Mettez à jour un passage du texte fourni en remplaçant « dépens » par « frais de justice », s'il vous plaît. Recopiez-le à partir des mots « Par ordonnance réputée » et arrêtez-vous après « 18,32 euros de TVA). ».

(TEXTE FOURNI)
══════
En tout état de cause,

condamner les défendeurs aux entiers dépens,

ordonner, vu l’urgence, l’exécution provisoire de l’ordonnance sur minute.

Par ordonnance réputée contradictoire du 14 février 2023, le juge des référés du tribunal de commerce de Bobigny, a :

– rejeté la demande de rétractation de l’ordonnance du président près le tribunal judiciaire de Bobigny en date du 19 septembre 2022 (minute 2022017350) ;

– débouté les parties de leurs autres demandes ;

– débouté les parties de toutes leurs prétentions incompatibles avec la motivation ci-dessus retenue ou le présent dispositif ;

– laissé les dépens à la charge de M. [U] et de la société M&KZN Holding ;

– liquidé les dépens à recouvrer par le greffe à la somme de 109,94 euros TTC (dont 18,32 euros de TVA).

Par déclaration du 21 mars 2023, M. [U] et la société M&KZN Holding ont interjeté appel de cette décision.

Dans leurs dernières conclusions remises et notifiées le 3 mai 2023, ils demandent à la cour, au visa des articles 496, 497 et 875 du code de procédure civile, de :

– infirmer l’ordonnance du 14 février 2023 en ce qu’elle a rejeté la demande de rétractation, formée par M. [U] et la société M&KZN Holding, à l’encontre de l’ordonnance du président du tribunal de commerce de Bobigny en date du 19 septembre 2022 (minute 2022017350) ;

– infirmer l’ordonnance de référé du 14 février 2023 en ce qu’elle les a déboutés de leurs autres demandes ;

– infirmer l’ordonnance de référé du 14 février 2023 en ce qu’elle les a déboutés de toutes leurs prétentions jugées incompatibles avec la motivation retenue ou le dispositif de la dite ordonnance du 14 février 2023 ;

– infirmer l’ordonnance de référé du 14 février 2023 en ce qu’elle a laissé les dépens à leur charge ;

Statuant à nouveau,

A titre principal,

– rétracter l’ordonnance (minute 2022O17350) rendue le 19 septembre 2022 par le président du le tribunal de commerce de Bobigny ;

– rejeter la demande de prolongation de la mission de Me [Z] ;

– rejeter la demande de Me [Z] de se voir autoriser à signer tout mandat de gestion avec la Dialoise ;

– annuler le mandat de gestion signé par Me [Z] avec la Dialoise le 22 septembre 2022 ;

A titre subsidiaire,

– modifier l’ordonnance (minute 2022O17350) rendue le 19 septembre 2022 par le président du tribunal de commerce Bobigny ;

– accepter la demande de prolongation de la mission de Me [Z], mais ce uniquement jusqu’à la date de dépôt du rapport définitif à intervenir de M. [W] et au plus tard le 31 juillet 2023 ;

– rejeter la demande de Me [Z] de se voir autoriser à signer tout mandat de gestion avec la Dialoise ;

– annuler le mandat de gestion signé par Me [Z] avec le Dialoise le 22 septembre 2022 ;

En tout état de cause,

– condamner les défendeurs aux entiers dépens.
══════
(LIGNES DE DONNÉES)
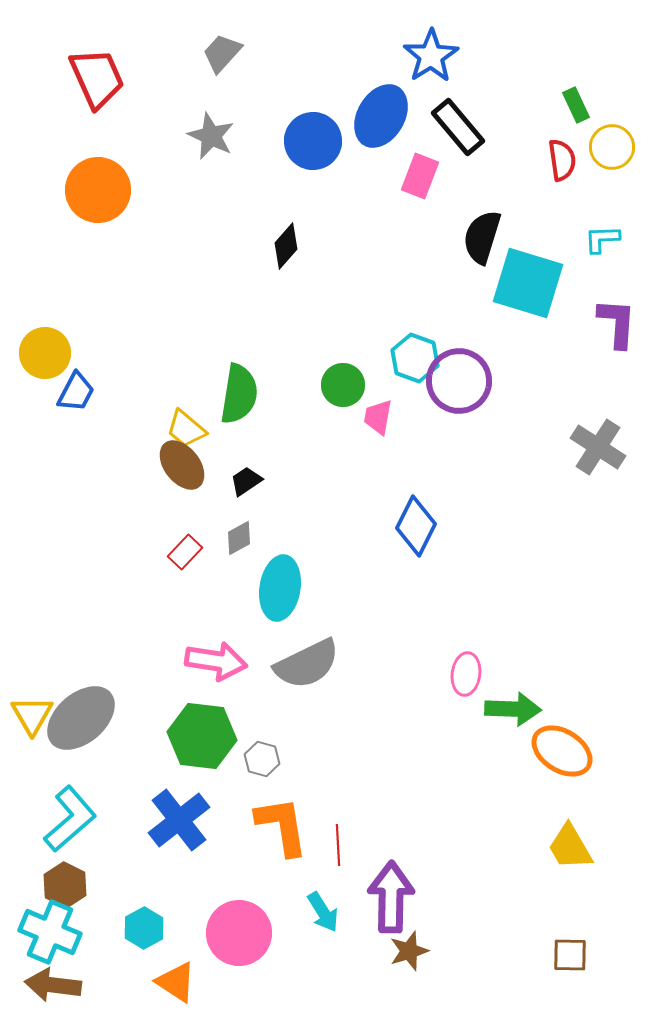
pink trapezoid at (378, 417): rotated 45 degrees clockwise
══════
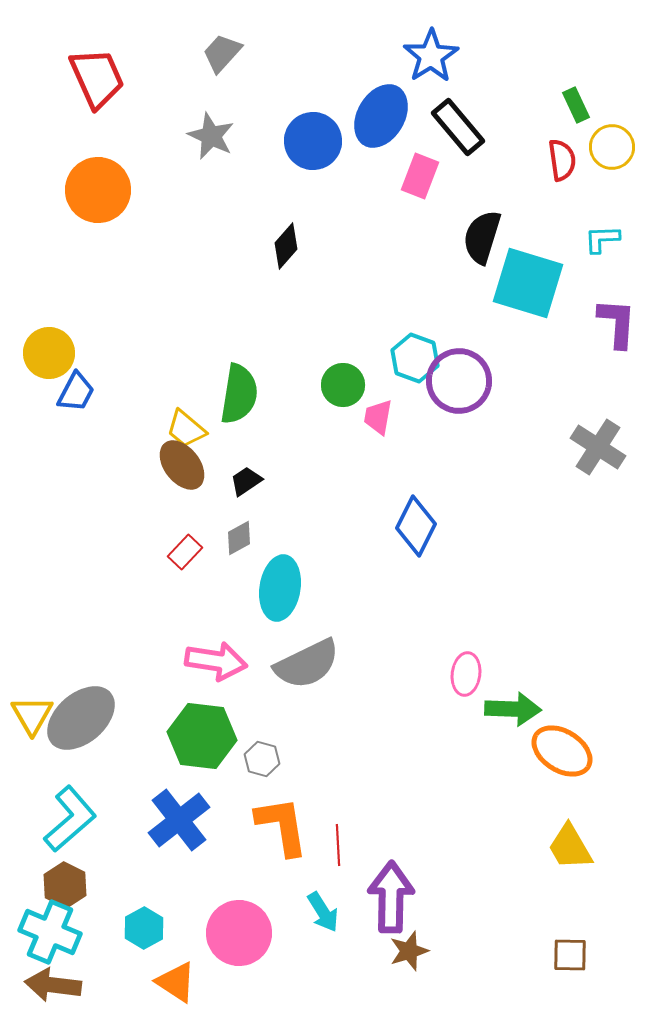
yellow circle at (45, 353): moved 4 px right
══════
(SOLUTION)
Par ordonnance réputée contradictoire du 14 février 2023, le juge des référés du tribunal de commerce de Bobigny, a :

– rejeté la demande de rétractation de l’ordonnance du président près le tribunal judiciaire de Bobigny en date du 19 septembre 2022 (minute 2022017350) ;

– débouté les parties de leurs autres demandes ;

– débouté les parties de toutes leurs prétentions incompatibles avec la motivation ci-dessus retenue ou le présent dispositif ;

– laissé les frais de justice à la charge de M. [U] et de la société M&KZN Holding ;

– liquidé les frais de justice à recouvrer par le greffe à la somme de 109,94 euros TTC (dont 18,32 euros de TVA).